Exercise requirements: Below are several records. Retype exactly those lines running from the one with "right shoulder: (241, 178)" through the one with "left shoulder: (226, 79)", end lines included, and no others.

Excerpts from a dataset:
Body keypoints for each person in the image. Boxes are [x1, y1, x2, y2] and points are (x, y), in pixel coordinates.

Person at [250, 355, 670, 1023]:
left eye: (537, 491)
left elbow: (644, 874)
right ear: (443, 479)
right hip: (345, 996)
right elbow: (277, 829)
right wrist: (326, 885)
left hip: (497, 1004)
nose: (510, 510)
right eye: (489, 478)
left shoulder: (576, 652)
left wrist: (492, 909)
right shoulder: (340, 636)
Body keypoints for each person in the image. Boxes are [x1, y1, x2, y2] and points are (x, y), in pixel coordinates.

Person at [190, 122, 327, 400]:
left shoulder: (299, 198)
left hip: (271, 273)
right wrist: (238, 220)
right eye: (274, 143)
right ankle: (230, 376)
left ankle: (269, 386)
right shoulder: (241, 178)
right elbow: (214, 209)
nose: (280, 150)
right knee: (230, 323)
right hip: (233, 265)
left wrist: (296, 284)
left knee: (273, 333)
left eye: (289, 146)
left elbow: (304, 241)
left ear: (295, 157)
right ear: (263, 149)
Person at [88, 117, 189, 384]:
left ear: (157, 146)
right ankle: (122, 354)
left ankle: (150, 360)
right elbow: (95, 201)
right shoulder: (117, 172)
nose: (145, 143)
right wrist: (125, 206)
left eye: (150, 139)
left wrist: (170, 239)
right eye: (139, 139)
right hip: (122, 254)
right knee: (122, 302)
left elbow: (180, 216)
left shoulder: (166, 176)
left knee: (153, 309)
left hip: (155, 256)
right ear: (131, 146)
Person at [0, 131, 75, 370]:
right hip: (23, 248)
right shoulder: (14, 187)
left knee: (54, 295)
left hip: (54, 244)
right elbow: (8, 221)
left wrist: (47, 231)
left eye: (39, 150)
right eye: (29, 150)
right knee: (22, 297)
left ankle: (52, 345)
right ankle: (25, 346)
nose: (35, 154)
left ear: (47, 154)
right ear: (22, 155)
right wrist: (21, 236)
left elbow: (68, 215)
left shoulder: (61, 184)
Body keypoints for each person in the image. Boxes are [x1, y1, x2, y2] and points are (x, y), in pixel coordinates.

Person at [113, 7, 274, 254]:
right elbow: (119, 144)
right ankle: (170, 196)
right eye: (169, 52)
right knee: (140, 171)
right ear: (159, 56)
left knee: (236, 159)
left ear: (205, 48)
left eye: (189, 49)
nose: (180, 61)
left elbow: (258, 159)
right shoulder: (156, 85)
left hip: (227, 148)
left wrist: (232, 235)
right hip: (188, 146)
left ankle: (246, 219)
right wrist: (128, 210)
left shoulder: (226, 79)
* * *
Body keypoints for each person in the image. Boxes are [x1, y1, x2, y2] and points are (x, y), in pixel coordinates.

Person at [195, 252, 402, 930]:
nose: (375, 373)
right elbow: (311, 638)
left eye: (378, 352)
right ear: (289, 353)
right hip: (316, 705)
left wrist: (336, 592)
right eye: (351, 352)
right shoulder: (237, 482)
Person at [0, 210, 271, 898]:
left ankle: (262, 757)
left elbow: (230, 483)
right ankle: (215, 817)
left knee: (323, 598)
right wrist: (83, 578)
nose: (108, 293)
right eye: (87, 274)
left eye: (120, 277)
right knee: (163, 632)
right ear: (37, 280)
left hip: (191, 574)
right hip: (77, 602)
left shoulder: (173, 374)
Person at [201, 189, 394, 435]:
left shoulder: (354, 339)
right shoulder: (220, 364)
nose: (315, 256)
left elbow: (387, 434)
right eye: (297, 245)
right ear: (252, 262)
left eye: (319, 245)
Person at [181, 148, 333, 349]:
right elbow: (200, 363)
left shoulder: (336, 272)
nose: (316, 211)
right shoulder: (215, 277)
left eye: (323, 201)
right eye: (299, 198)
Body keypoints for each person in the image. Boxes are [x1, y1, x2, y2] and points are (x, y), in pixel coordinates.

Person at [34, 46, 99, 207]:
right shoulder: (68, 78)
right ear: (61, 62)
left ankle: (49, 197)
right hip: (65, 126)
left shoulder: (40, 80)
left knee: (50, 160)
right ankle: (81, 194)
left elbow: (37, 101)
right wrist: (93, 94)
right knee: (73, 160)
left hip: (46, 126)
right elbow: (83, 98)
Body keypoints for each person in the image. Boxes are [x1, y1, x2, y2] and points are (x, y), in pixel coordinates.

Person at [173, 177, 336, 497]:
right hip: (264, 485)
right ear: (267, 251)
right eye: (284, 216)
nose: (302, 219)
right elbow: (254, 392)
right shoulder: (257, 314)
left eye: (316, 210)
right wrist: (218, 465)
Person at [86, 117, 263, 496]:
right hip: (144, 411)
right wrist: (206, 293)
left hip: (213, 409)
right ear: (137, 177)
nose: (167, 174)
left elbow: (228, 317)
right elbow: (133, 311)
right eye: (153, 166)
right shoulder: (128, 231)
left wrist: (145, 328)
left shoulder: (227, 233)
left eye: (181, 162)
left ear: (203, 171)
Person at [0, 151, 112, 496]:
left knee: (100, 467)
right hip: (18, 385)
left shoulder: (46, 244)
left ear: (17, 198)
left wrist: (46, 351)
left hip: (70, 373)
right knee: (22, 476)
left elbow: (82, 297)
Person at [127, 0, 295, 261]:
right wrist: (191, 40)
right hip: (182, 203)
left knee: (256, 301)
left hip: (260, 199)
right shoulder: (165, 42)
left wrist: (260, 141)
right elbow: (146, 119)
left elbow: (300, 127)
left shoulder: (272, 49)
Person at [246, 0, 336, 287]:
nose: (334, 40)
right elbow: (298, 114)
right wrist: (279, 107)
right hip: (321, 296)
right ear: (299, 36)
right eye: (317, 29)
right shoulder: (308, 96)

Exercise output:
right shoulder: (241, 178)
right elbow: (214, 209)
nose: (280, 150)
right knee: (230, 323)
right hip: (233, 265)
left wrist: (296, 284)
left knee: (273, 333)
left eye: (289, 146)
left elbow: (304, 241)
left ear: (295, 157)
right ear: (263, 149)
Person at [88, 117, 189, 384]:
left ear: (157, 146)
right ankle: (122, 354)
left ankle: (150, 360)
right elbow: (95, 201)
right shoulder: (117, 172)
nose: (145, 143)
right wrist: (125, 206)
left eye: (150, 139)
left wrist: (170, 239)
right eye: (139, 139)
right hip: (122, 254)
right knee: (122, 302)
left elbow: (180, 216)
left shoulder: (166, 176)
left knee: (153, 309)
left hip: (155, 256)
right ear: (131, 146)
Person at [0, 131, 75, 370]:
right hip: (23, 248)
right shoulder: (14, 187)
left knee: (54, 295)
left hip: (54, 244)
right elbow: (8, 221)
left wrist: (47, 231)
left eye: (39, 150)
right eye: (29, 150)
right knee: (22, 297)
left ankle: (52, 345)
right ankle: (25, 346)
nose: (35, 154)
left ear: (47, 154)
right ear: (22, 155)
right wrist: (21, 236)
left elbow: (68, 215)
left shoulder: (61, 184)
Body keypoints for each person in the image. Boxes are [x1, y1, x2, y2] and points are (x, y), in pixel coordinates.

Person at [113, 7, 274, 254]:
right elbow: (119, 144)
right ankle: (170, 196)
right eye: (169, 52)
right knee: (140, 171)
right ear: (159, 56)
left knee: (236, 159)
left ear: (205, 48)
left eye: (189, 49)
nose: (180, 61)
left elbow: (258, 159)
right shoulder: (156, 85)
left hip: (227, 148)
left wrist: (232, 235)
right hip: (188, 146)
left ankle: (246, 219)
right wrist: (128, 210)
left shoulder: (226, 79)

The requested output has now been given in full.